Tony Blair has begun his last full day as British prime minister with a visit from California governor Arnold Schwarzenegger at Downing Street.
Mr Blair, who will resign after prime minister's questions at lunchtime on Wednesday, discussed environmental issues with the former film star.
The two politicians agreed a deal last year to commit California and the UK to developing low-carbon economies.
Mr Schwarzenegger and Mr Blair also visited an eco-friendly school.
At a joint press conference, Mr Schwarzenegger said it was crucial to show leadership is getting other countries to commit to lowering carbon emissions, particularly as the US has 5% of the world's population with 25% of greenhouse gas emissions.
Mr Blair said: "The important thing now is that we have global agreement, we have the possibility of making progress.
"There was no way this thing is going to work unless there is a deal with not just America and the developed world in it, but with China and India in it too."
On a personal note, Mr Schwarzenegger thanked Mr Blair for his "great leadership and great friendship".
On Wednesday, the prime minister - who recently completed 10 years in office - will formally resign, to be replaced by Chancellor Gordon Brown.
Austrian-born Mr Schwarzenegger - a former Mr Universe and the star of films such as The Terminator and Total Recall - has been Californian governor since 2003.
He is expected to be the last foreign official to visit Mr Blair in Downing Street.
Reporters questioned Mr Blair about how effective he thought he could be in a new international position after he leaves office.
But Mr Blair said: "I don't know, because I am not retired yet.
"Maybe one of the benefits when I do step down - and I remember President [Bill] Clinton once saying this to me - is you can then focus on specific issues with a greater intensity than when you are having to deal with the whole gamut of issues as prime minister. We will see."
Mr Blair has refused to say publicly what he plans to do after he resigns, but the quartet of Middle East mediators are meeting in Jerusalem to discuss making him its envoy to the region.

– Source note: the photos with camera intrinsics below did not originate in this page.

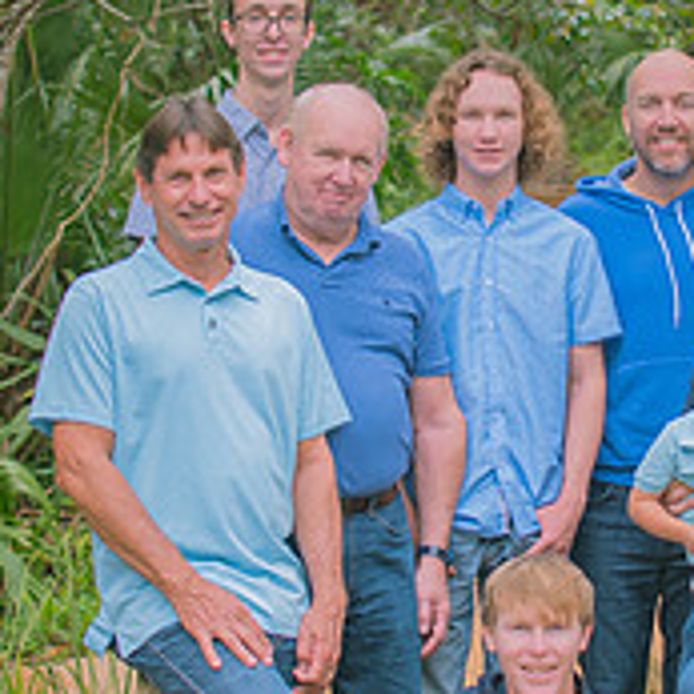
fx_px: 2608
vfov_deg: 15.2
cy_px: 373
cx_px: 546
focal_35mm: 115
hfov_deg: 15.1
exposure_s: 1/250
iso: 100
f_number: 2.8
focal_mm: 35
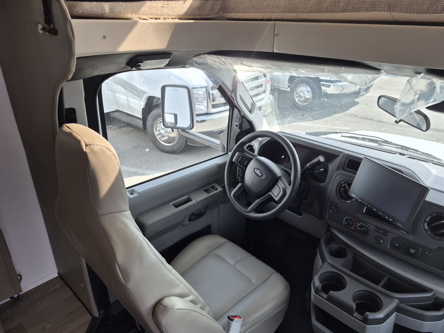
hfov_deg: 69.3
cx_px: 236
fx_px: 321
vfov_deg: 54.9
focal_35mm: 25
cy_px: 174
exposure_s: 1/714
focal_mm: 5.4
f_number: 1.8
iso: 80
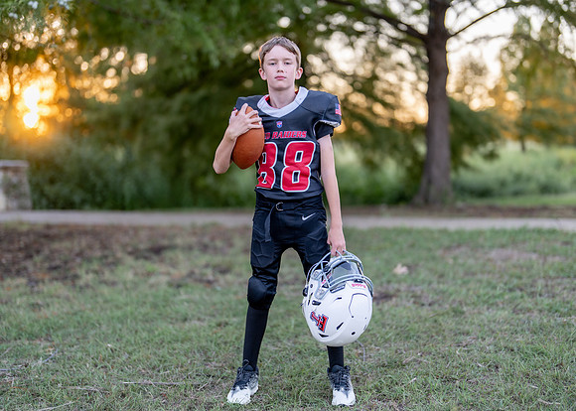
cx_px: 295
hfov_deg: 34.4
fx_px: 929
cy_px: 194
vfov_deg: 24.9
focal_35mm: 57
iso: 100
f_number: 1.2
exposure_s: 1/320
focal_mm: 50
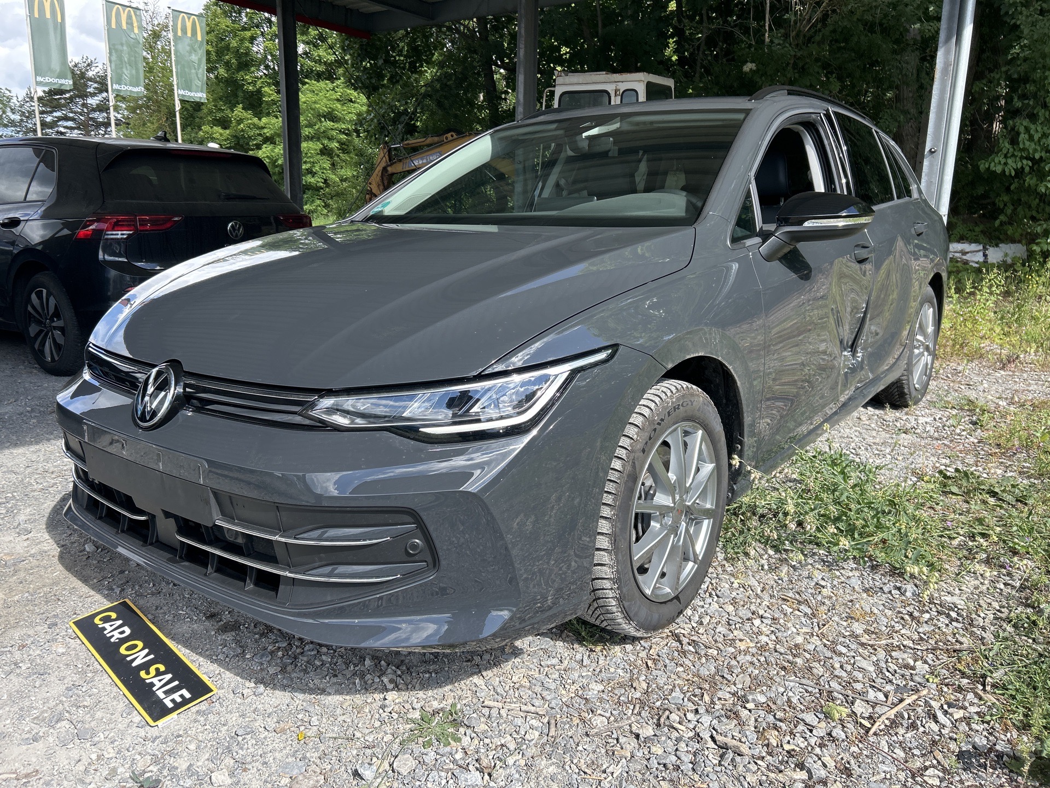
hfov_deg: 67.3
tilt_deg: -12.1
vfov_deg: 53.1
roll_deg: -0.3
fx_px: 789
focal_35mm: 26
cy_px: 394
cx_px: 525
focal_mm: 5.7
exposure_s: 1/1135
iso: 50
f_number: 1.5
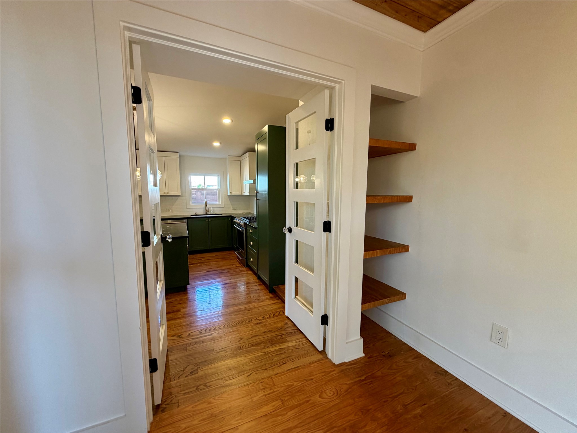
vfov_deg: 85.7
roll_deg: -0.3
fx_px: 233
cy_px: 216
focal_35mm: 14
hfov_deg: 102.1
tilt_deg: -6.7
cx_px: 288
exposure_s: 1/60
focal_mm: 2.22
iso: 160
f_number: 2.2
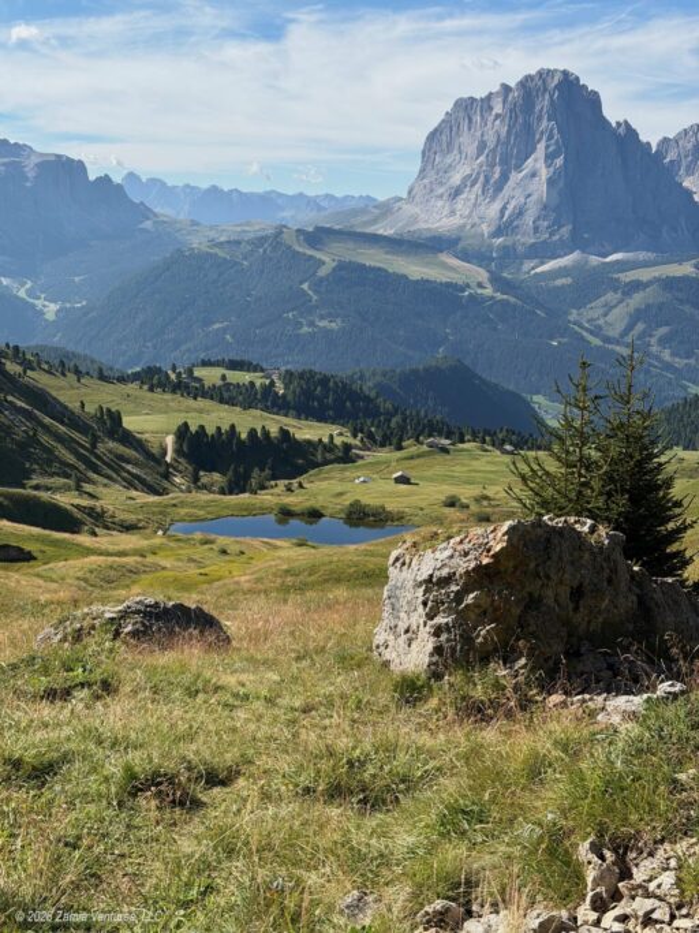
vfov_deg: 39.7
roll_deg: -0.1
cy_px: 466
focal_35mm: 48
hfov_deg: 30.3
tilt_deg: -10.9
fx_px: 1293
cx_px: 350
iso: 64
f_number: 1.78
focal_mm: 6.76
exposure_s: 1/3534
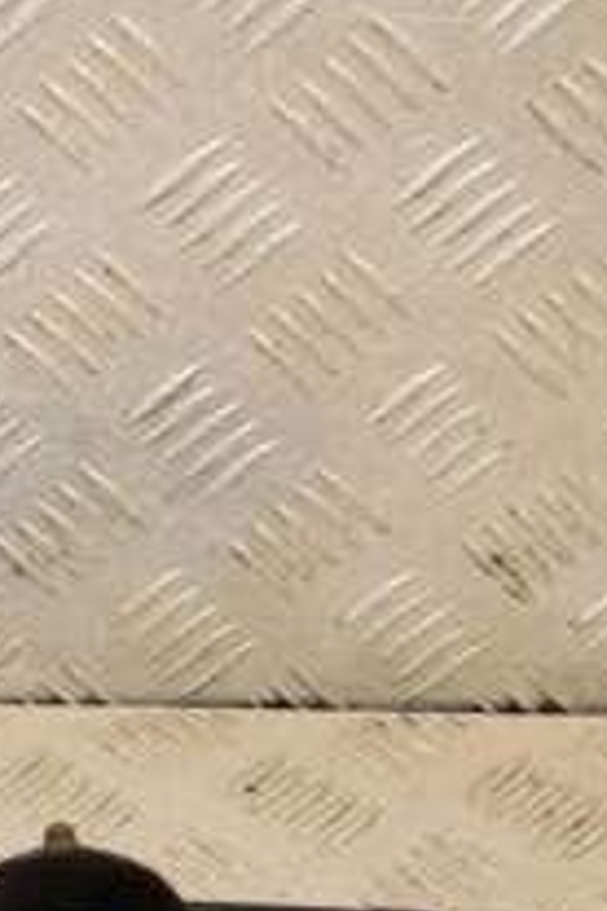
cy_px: 651
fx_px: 3515
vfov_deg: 14.7
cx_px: -330
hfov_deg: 9.6
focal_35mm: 139
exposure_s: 1/200
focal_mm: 32
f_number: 6.3
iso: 800
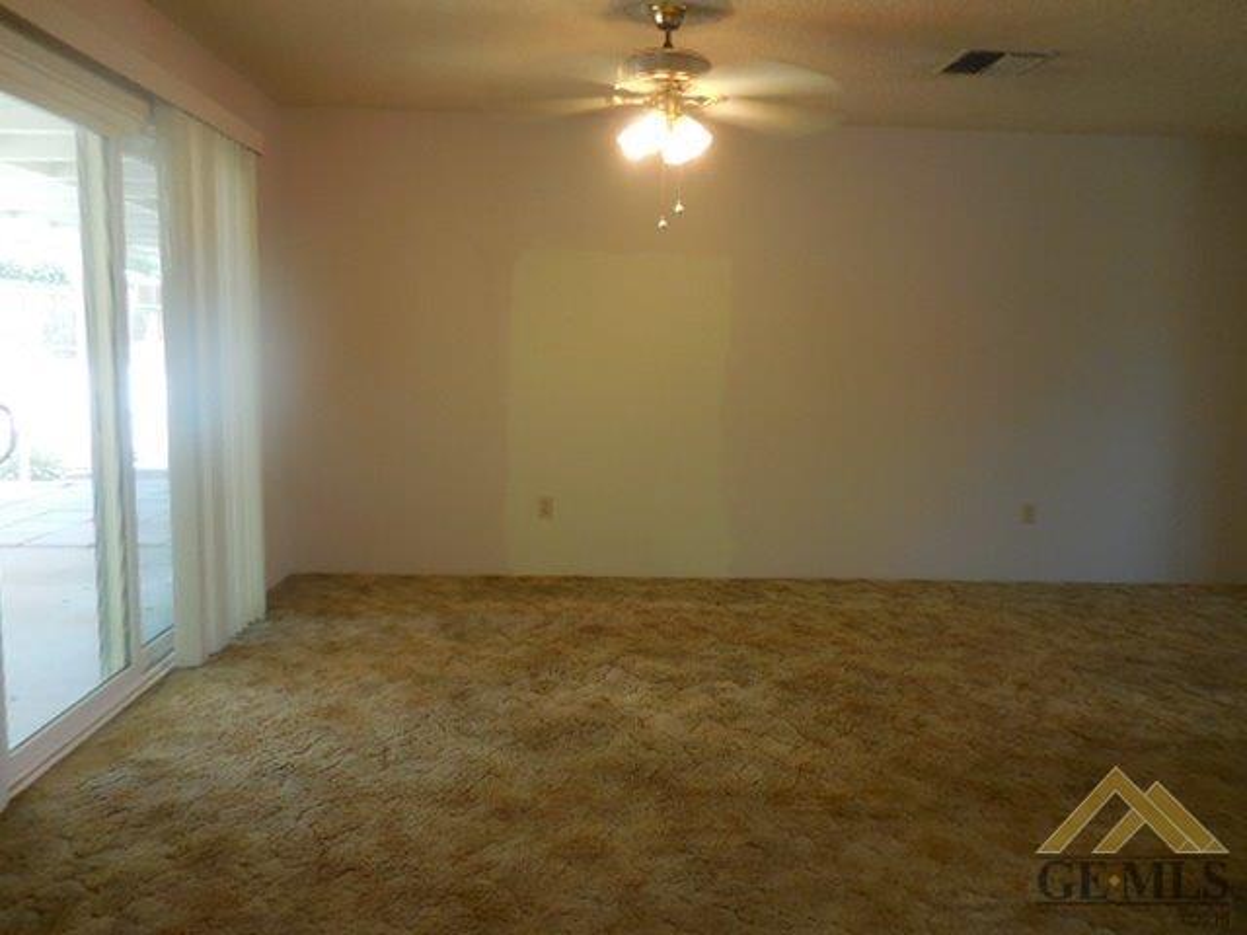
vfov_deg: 54.9
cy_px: 468
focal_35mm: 25
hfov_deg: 69.4
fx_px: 901
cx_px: 624
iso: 160
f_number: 3.3
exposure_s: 1/30
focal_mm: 4.5
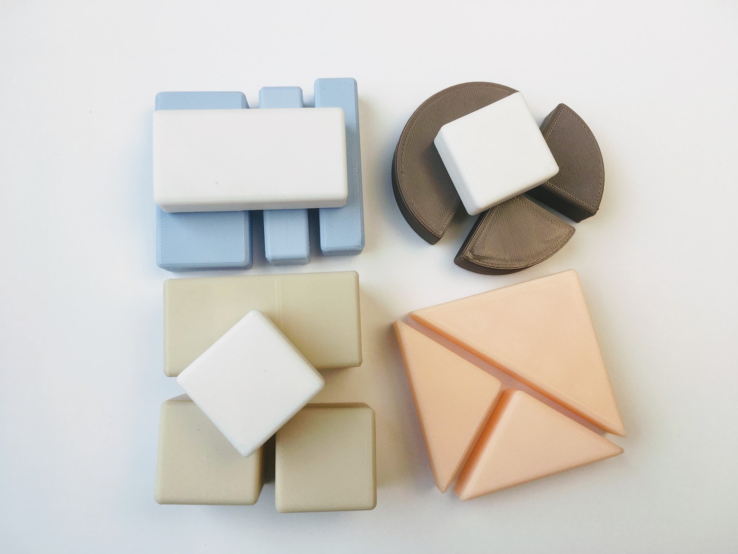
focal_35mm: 29
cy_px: 277
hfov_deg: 61.7
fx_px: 618
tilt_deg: -82.4
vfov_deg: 48.2
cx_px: 369
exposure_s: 1/111
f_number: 2.2
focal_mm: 4.15
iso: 25
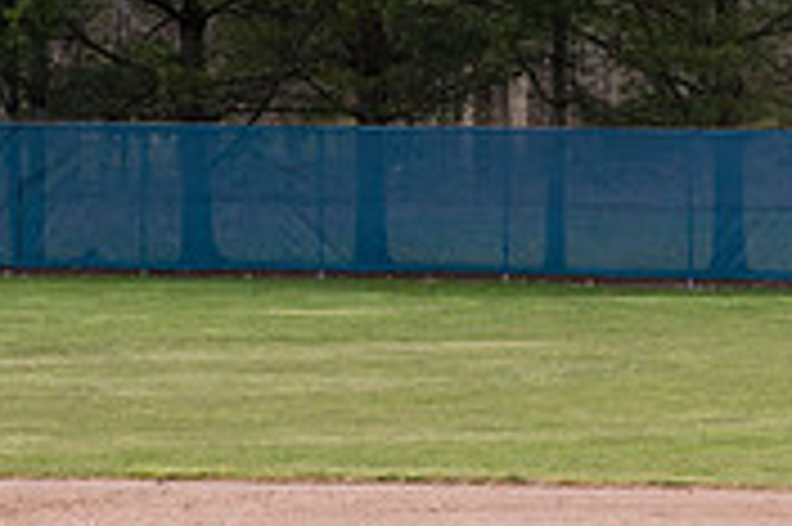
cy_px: 357
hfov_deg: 6.2
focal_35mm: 330
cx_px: 1080
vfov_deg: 4.2
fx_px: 7253
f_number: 5.6
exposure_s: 1/1600
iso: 400
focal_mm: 100
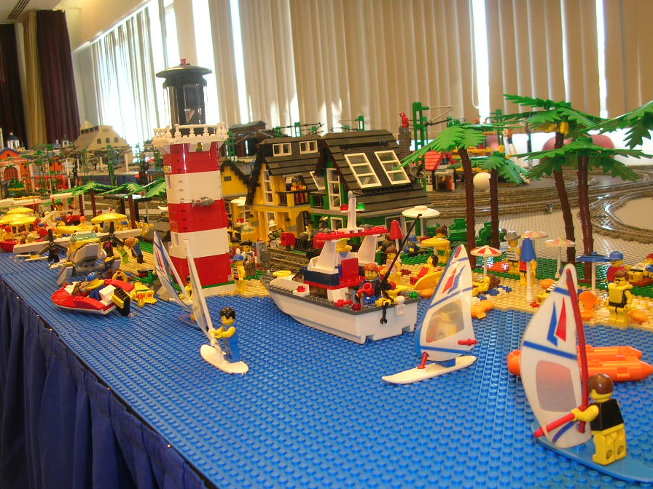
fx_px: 755
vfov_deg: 36.0
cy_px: 255
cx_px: 359
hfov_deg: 46.7
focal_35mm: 40
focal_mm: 5.8
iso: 50
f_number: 2.8
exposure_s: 1/15.5
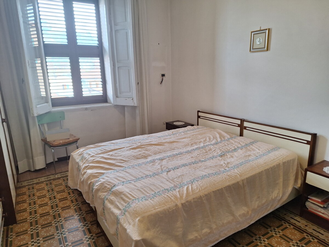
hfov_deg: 73.9
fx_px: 219
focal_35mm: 23
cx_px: 164
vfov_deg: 58.9
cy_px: 124
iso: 80
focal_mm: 5.54
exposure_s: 1/100
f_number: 1.8
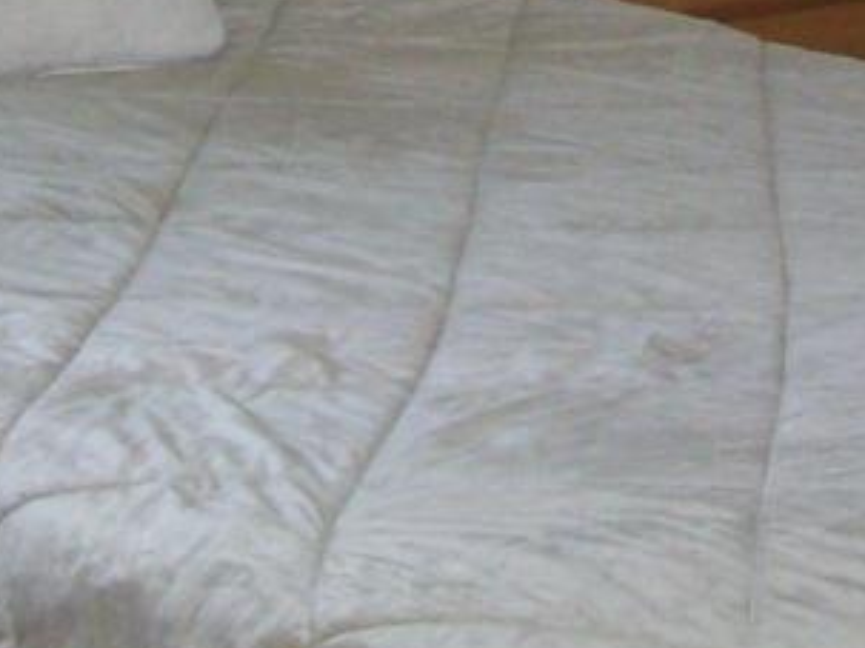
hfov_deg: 13.0
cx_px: 574
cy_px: -405
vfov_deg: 9.4
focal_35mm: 152
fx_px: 3797
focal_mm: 6
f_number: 2.7
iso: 200
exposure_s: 1/64
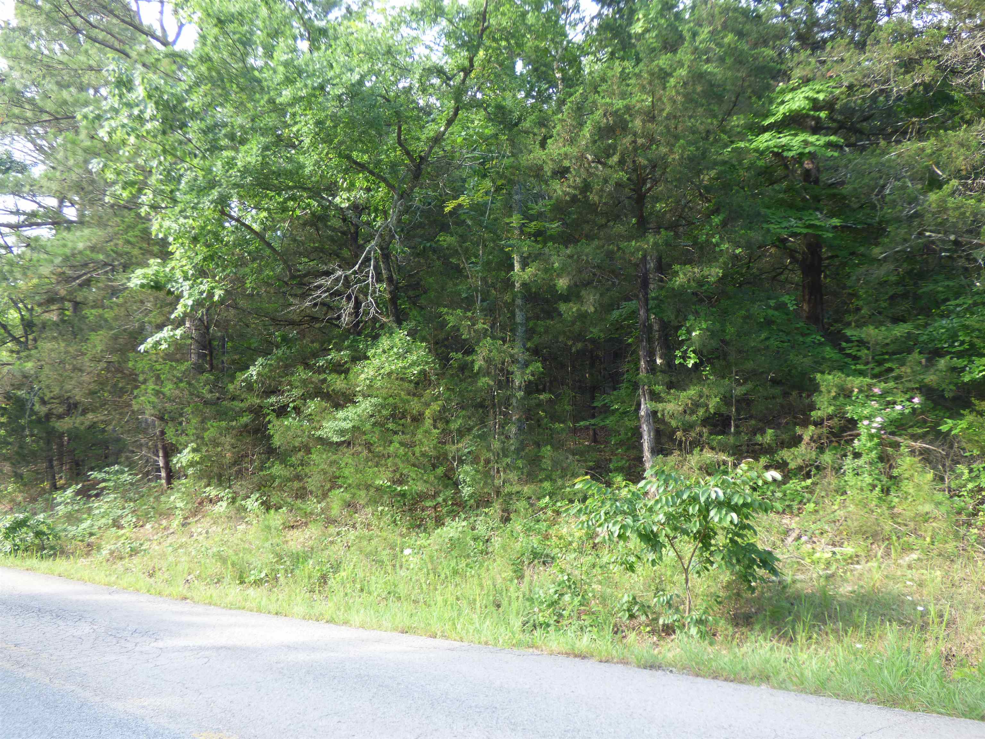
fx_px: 911
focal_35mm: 32
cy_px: 370
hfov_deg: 56.8
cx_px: 492
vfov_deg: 44.2
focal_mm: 5.53
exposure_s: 1/60
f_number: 3.3
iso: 100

Representatives from the EU, Russia, the UN and the US will attempt to agree exactly what the scope of the job should be, and how in practice it should work, the BBC's Tim Franks in Jerusalem says.
The Bush administration has already signalled its desire for an expanded role for Mr Blair.
The Russians have been cooler, but diplomats say they do not expect Russia to block his appointment.
Mr Blair has said several times that he is committed to advancing peace between Israel and the Palestinians.
Asked what job he would like to see Mr Blair in, Mr Schwarzenegger said he "would feel good" if Mr Blair did become a Mid-East envoy.
"He is without doubt a great, great diplomat and very, very knowledgeable about this."
But he also said "selfishly", he would like to see him as an "envoy for the environment", bringing "all of the countries together to join some kind of treaty".
"Maybe he can take on both of the challenges," Mr Schwarzenegger said.
Mr Blair jokingly told the assembled media at Downing St: "This will be the last press conference I will be giving to you guys.
"That's something I'm really going to miss."
Also on Mr Blair's final full day, the University of Liverpool established a professorship to mark his contribution to peace in Northern Ireland.
The £5m "Blair Chair" has been created and funded by the Irish government.